▶ Instructions to follow:
Extract every line of the data that contains the string "masculin". Treat uppercase and lowercase letters as different.
BEGIN
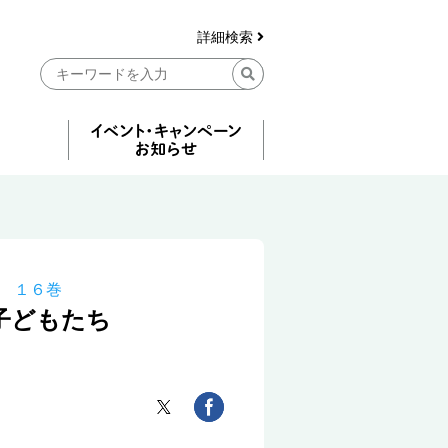
詳細検索
 １６巻
子どもたち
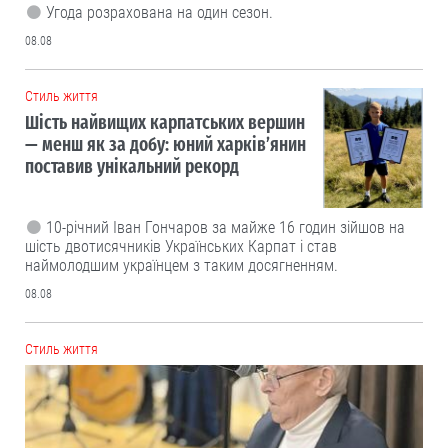
Угода розрахована на один сезон.
08.08
Cтиль життя
Шість найвищих карпатських вершин
— менш як за добу: юний харків’янин
поставив унікальний рекорд
10-річний Іван Гончаров за майже 16 годин зійшов на
шість двотисячників Українських Карпат і став
наймолодшим українцем з таким досягненням.
08.08
Cтиль життя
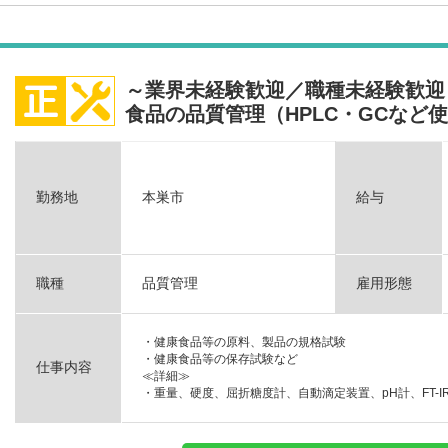
～業界未経験歓迎／職種未経験歓迎
食品の品質管理（HPLC・GCなど
勤務地
本巣市
給与
職種
品質管理
雇用形態
・健康食品等の原料、製品の規格試験
・健康食品等の保存試験など
仕事内容
≪詳細≫
・重量、硬度、屈折糖度計、自動滴定装置、pH計、FT-IR、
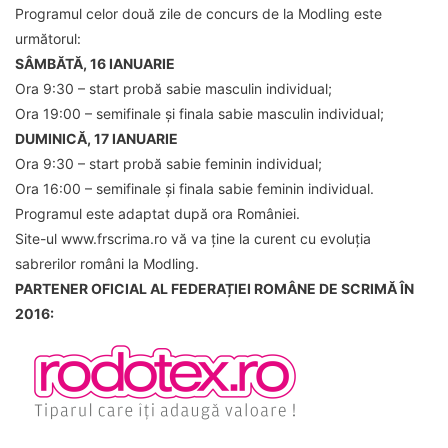
Programul celor două zile de concurs de la Modling este
următorul:
SÂMBĂTĂ, 16 IANUARIE
Ora 9:30 – start probă sabie masculin individual;
Ora 19:00 – semifinale și finala sabie masculin individual;
DUMINICĂ, 17 IANUARIE
Ora 9:30 – start probă sabie feminin individual;
Ora 16:00 – semifinale și finala sabie feminin individual.
Programul este adaptat după ora României.
Site-ul www.frscrima.ro vă va ține la curent cu evoluția
sabrerilor români la Modling.
PARTENER OFICIAL AL FEDERAȚIEI ROMÂNE DE SCRIMĂ ÎN
2016:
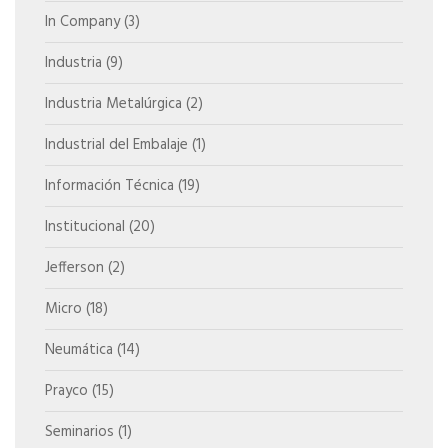
In Company
(3)
Industria
(9)
Industria Metalúrgica
(2)
Industrial del Embalaje
(1)
Información Técnica
(19)
Institucional
(20)
Jefferson
(2)
Micro
(18)
Neumática
(14)
Prayco
(15)
Seminarios
(1)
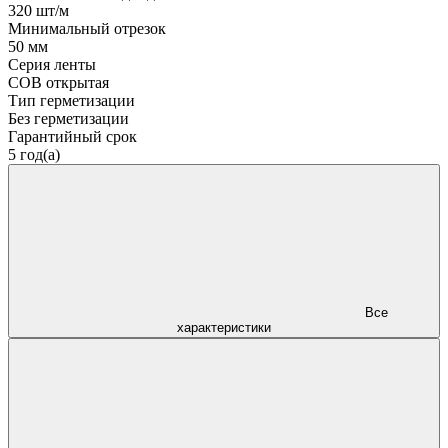
320 шт/м
Минимальный отрезок
50 мм
Серия ленты
COB открытая
Тип герметизации
Без герметизации
Гарантийный срок
5 год(а)
Все
характеристики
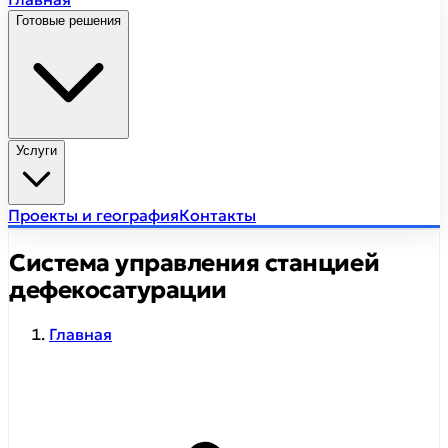
Готовые решения
Услуги
Проекты и география
Контакты
Cистема управления станцией
дефекосатурации
Главная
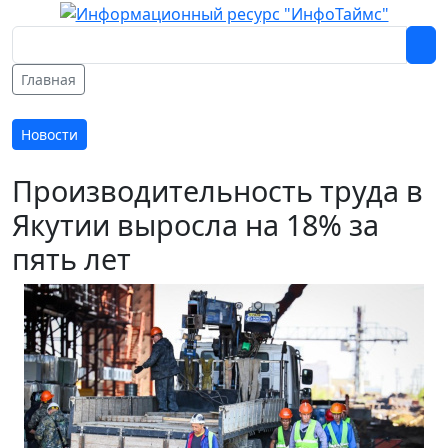
Главная
Новости
Производительность труда в
Якутии выросла на 18% за
пять лет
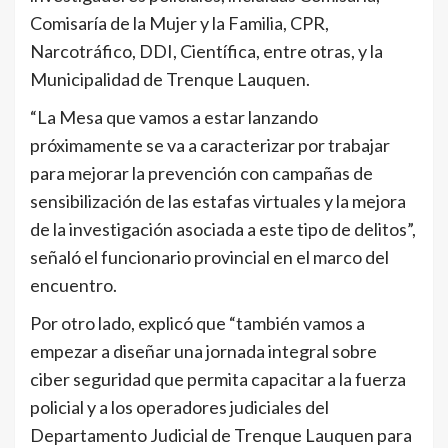
Comisaría de la Mujer y la Familia, CPR,
Narcotráfico, DDI, Científica, entre otras, y la
Municipalidad de Trenque Lauquen.
“La Mesa que vamos a estar lanzando
próximamente se va a caracterizar por trabajar
para mejorar la prevención con campañas de
sensibilización de las estafas virtuales y la mejora
de la investigación asociada a este tipo de delitos”,
señaló el funcionario provincial en el marco del
encuentro.
Por otro lado, explicó que “también vamos a
empezar a diseñar una jornada integral sobre
ciber seguridad que permita capacitar a la fuerza
policial y a los operadores judiciales del
Departamento Judicial de Trenque Lauquen para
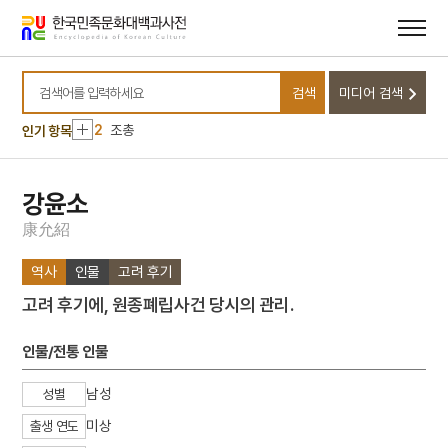
메뉴
본문
바로가기
바로가기
10
무명
검색
미디어 검색
1
금성대군
검색어를 입력하세요
2
조총
인기 항목
3
뱀
4
낙화유수
강윤소
5
조바위
康
允
紹
6
훈련도감
역사
인물
고려 후기
7
개성 경천사지 십층석탑
고려 후기에, 원종폐립사건 당시의 관리.
8
달서구
9
데릴사위
인물/전통 인물
10
무명
남성
성별
1
금성대군
미상
출생 연도
2
조총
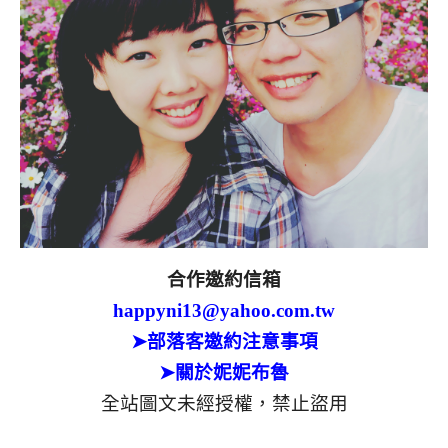
合作邀約信箱
happyni13@yahoo.com.tw
➤部落客邀約注意事項
➤關於妮妮布魯
全站圖文未經授權，禁止盜用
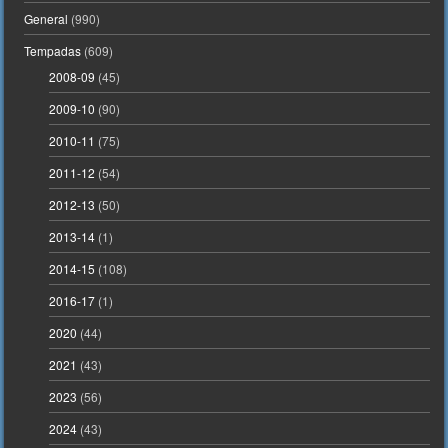
General
(990)
Tempadas
(609)
2008-09
(45)
2009-10
(90)
2010-11
(75)
2011-12
(54)
2012-13
(50)
2013-14
(1)
2014-15
(108)
2016-17
(1)
2020
(44)
2021
(43)
2023
(56)
2024
(43)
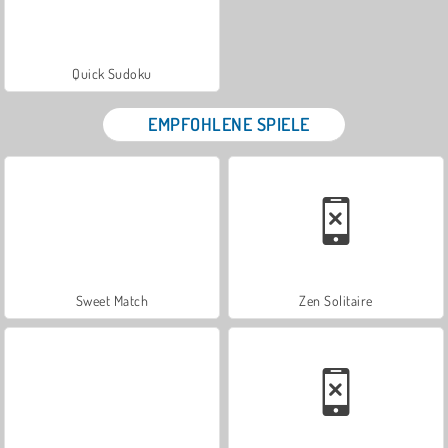
Quick Sudoku
EMPFOHLENE SPIELE
Sweet Match
Zen Solitaire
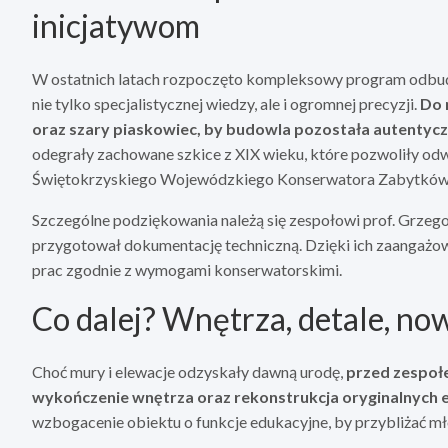
inicjatywom
W ostatnich latach rozpoczęto kompleksowy program odbud
nie tylko specjalistycznej wiedzy, ale i ogromnej precyzji.
Do 
oraz szary piaskowiec, by budowla pozostała autentyc
odegrały zachowane szkice z XIX wieku, które pozwoliły od
Świętokrzyskiego Wojewódzkiego Konserwatora Zabytków
Szczególne podziękowania należą się zespołowi prof. Grzegor
przygotował dokumentację techniczną. Dzięki ich zaangażo
prac zgodnie z wymogami konserwatorskimi.
Co dalej? Wnętrza, detale, no
Choć mury i elewacje odzyskały dawną urodę,
przed zespołe
wykończenie wnętrza oraz rekonstrukcja oryginalnych
wzbogacenie obiektu o funkcje edukacyjne, by przybliżać m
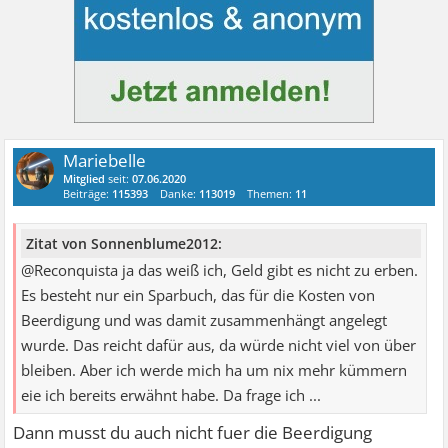
Mariebelle
Mitglied
seit:
07.06.2020
Beiträge:
115393
Danke:
113019
Themen:
11
Zitat von Sonnenblume2012:
@Reconquista ja das weiß ich, Geld gibt es nicht zu erben.
Es besteht nur ein Sparbuch, das für die Kosten von
Beerdigung und was damit zusammenhängt angelegt
wurde. Das reicht dafür aus, da würde nicht viel von über
bleiben. Aber ich werde mich ha um nix mehr kümmern
eie ich bereits erwähnt habe. Da frage ich ...
Dann musst du auch nicht fuer die Beerdigung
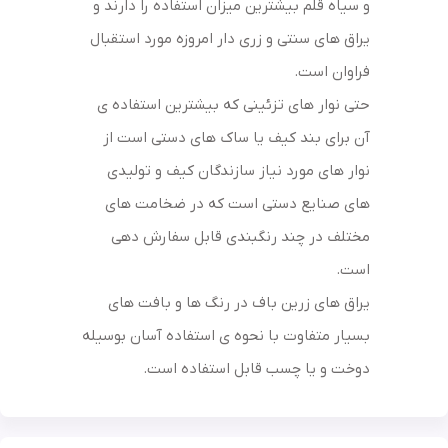
و سیاه قلم بیشترین میزان استفاده را دارند و
یراق های سنتی و زری دار امروزه مورد استقبال
فراوان است.
حتی نوار های تزئینی که بیشترین استفاده ی
آن برای بند کیف یا ساک های دستی است از
نوار های مورد نیاز سازندگان کیف و تولیدی
های صنایع دستی است که در ضخامت های
مختلف در چند رنگبندی قابل سفارش دهی
است.
یراق های زرین باف در رنگ ها و بافت های
بسیار متفاوت با نحوه ی استفاده آسان بوسیله
دوخت و یا چسب قابل استفاده است.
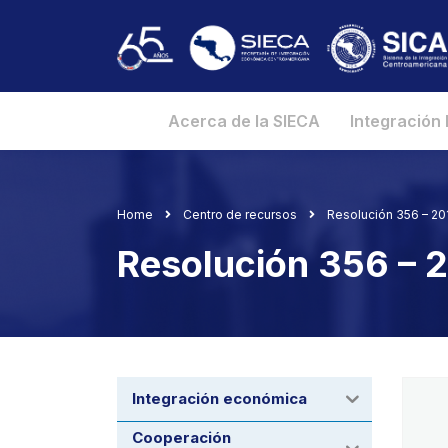
Acerca de la SIECA
Integración
Home
Centro de recursos
Resolución 356 – 2
Resolución 356 –
Integración económica
Cooperación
END
▶ Expected output:
Ora 9:30 – start probă sabie masculin individual;
Ora 19:00 – semifinale și finala sabie masculin individual;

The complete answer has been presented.